DIRECTIONS FOR THIS TASK: Which camera bodies are named by model in the forum thread below?

TEXT SECTION:
---+---

I was in your shoes last April. Since then, I replaced my XSi with a 7D (used/Mint), and I bought a 10-22mm (also used), and a bunch of other odds and ends.

The new camera pushed me to work harder - partly because the 7D is kind of a beast to tame. 

But I also took a one day seminar from Syl Arena, and it was like BAM! Taking seminars or classes or participating in Meetups (as in meetup.com) are all really great ways to improve. And when you do that, you figure out which gear you want; it gets obvious. 

The 10-22 EF-S is not a good people lens but it's great for interiors and landscapes. It can be great for city streets, as long as you watch the distortion or correct for it in PP. But I've taken awesome pictures with it. The biggest downside is that it won't work in a full-frame camera, which is maybe good if it keeps me from buying a 6D or 5D. 

I never used my telephoto, but I started taking it to ball games. The 7D turns out to be fantastic for sports photography. Unfortunately, it shows that my 55-250 is a little "eh". I'm thinking of the 300mm f/4 for next April.


----------



## ronlane (Nov 1, 2013)

Tim makes a good proposal but he did not make a suggestion for a replacement for that 55-250mm. I would say that if it is decided to replace it, take a look at either the 70-200mm f/4 or the f/2.8. One can be found for about $500 used and the other for less that $1500 used. Either would be better than the 55-250mm.


----------

---+---

EXTRACTED DATA:
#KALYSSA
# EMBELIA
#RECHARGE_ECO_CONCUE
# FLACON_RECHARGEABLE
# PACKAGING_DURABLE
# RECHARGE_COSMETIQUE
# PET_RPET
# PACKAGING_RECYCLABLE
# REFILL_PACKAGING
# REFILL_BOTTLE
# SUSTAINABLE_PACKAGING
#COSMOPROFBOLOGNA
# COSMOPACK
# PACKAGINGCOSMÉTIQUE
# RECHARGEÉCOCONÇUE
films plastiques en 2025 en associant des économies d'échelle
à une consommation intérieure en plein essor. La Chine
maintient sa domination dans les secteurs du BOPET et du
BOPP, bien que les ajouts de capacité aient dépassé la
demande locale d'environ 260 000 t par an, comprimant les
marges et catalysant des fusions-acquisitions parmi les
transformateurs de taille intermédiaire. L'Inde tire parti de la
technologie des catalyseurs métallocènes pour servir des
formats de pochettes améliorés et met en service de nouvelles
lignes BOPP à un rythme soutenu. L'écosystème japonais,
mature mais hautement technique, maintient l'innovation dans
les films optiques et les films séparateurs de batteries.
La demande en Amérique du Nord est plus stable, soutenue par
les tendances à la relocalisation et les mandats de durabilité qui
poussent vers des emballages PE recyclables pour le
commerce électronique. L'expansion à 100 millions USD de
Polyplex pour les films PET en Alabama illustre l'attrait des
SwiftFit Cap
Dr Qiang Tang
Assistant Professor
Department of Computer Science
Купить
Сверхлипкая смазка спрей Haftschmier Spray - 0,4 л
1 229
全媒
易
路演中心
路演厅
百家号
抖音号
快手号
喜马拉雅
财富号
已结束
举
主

---+---

REPLY: XSi, 7D, 6D, 5D